Olkuszanki w drodze po awans do strefy medalowej zmierzą się z utytułowanymi Pyrkami Poznań, „Akademiczkami” z Warszawy oraz Kusym Szczecin. Wszystkie drużyny to mistrzowie swoich województw, a także ekipy mierzące w krajowe podium. Zapowiada się więc pasjonujący turniej, w którym trudno wskazać jednoznacznego faworyta. Do gry o najważniejsze laury na finiszu plażowego sezonu 2021/2022 z pewnością będą również chciały wejść zespoły z Grupy B, gdzie obok pełniących rolę gospodyń zawodniczek UKS-u Dziewiątki Legnica zagrają też UKS Olimpijczyk Kowalewo Pomorskie, UKS Pawonków oraz MKS Sambor Tczew.
Finałowa rywalizacja w Kątach Wrocławskich odbędzie się w dniach 2-3 sierpnia. Na inaugurację turnieju – we wtorkowe przedpołudnie – Młode Lwice zmierzą się ze stołecznym AZS-em, w piątym meczu dnia podejmą poznańskie Pyrki, a w spotkaniu numer dziewięć rywalem olkuszanek będzie szczeciński Kusy. Drugiego dnia zmagań – w środę – runda finałowa w grze o medale, jak również pojedynki o miejsca 5-8. Podobnie jak Juniorki Młodsze, tak i Młode Lwice z rocznika 2003/04/05 niezależnie od wyników, w Kątach rozegrają pięć spotkań – trzy w grupie i dwa w drugiej fazie turnieju.
W porównaniu do imprezy półfinałowej w Świętochłowicach, w składzie olkuszanek dojdzie do małych roszad.

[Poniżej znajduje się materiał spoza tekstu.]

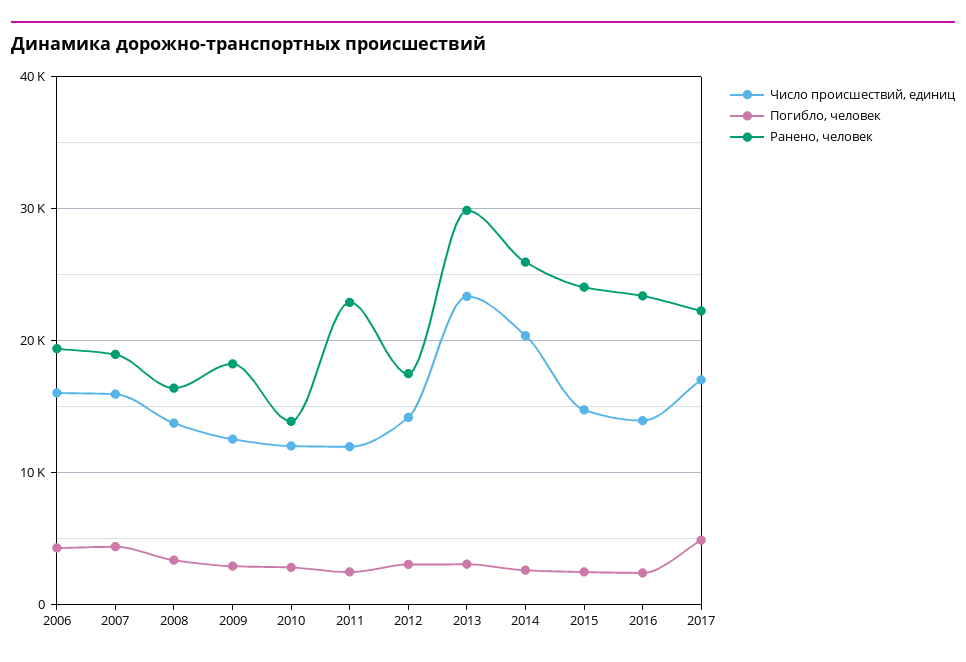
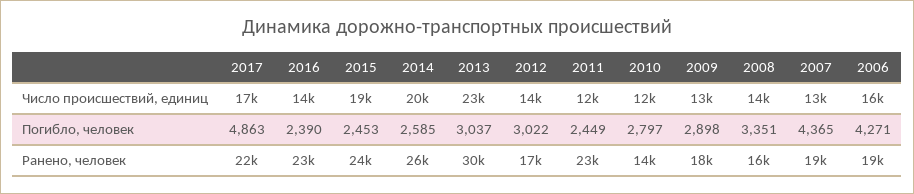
Число происшествий, единиц, 2007: 16000 -> 13000
Число происшествий, единиц, 2015: 15000 -> 19000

Złamany nos wyleczyła brązowa medalistka niedawnych Mistrzostw Świata Karolina Herian i już cieszy się na możliwość gry o prymat w kraju. Dodatkowo do dyspozycji trenerki Głąbik będzie Amelia Basara, której zabrakło na obiekcie Skałki z powodu wakacyjnego wyjazdu. Żeby jednak nie było tak kolorowo, to właśnie plany urlopowe wyłączą z udziału w sierpniowej rywalizacji Oliwię Błaszczykiewicz.

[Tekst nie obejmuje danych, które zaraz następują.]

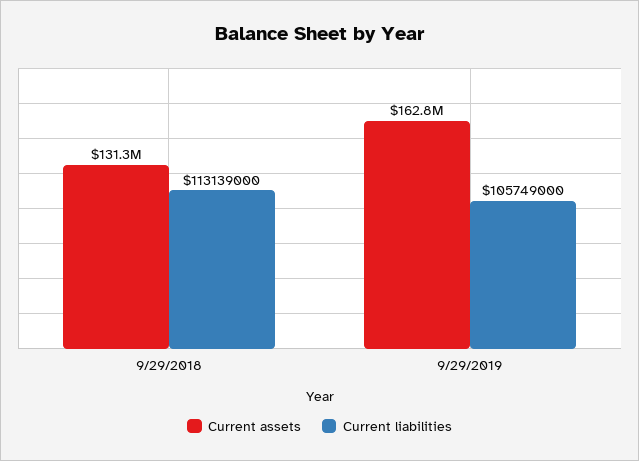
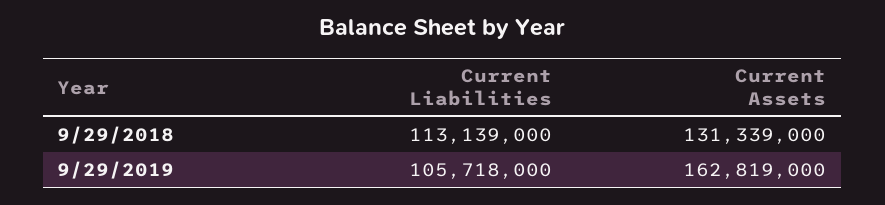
Current liabilities, 9/29/2019: 105749000 -> 105718000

– Myślę, że nie tylko my mamy podobne problemy i dylematy. Z drugiej jednak strony już w Świętochłowicach pokazałyśmy, że dużo cenniejsza od ilości zawodniczek, jest sportowa jakość i dlatego do finałów choć z dużą pokorą, to jednak przystępujemy pewne swoich umiejętności. Grupę mamy ciężką, ale w grze o medale Mistrzostw Polski nie ma co liczyć na łatwe mecze. Dla nas każde spotkanie będzie miało ogromne znaczenie. Będzie także wyznacznikiem naszej formy i dyspozycji dnia. Pilnie trenujemy, by jak najlepiej przygotować się do czekających nas już niebawem wyzwań – zaznacza Patrycja Głąbik.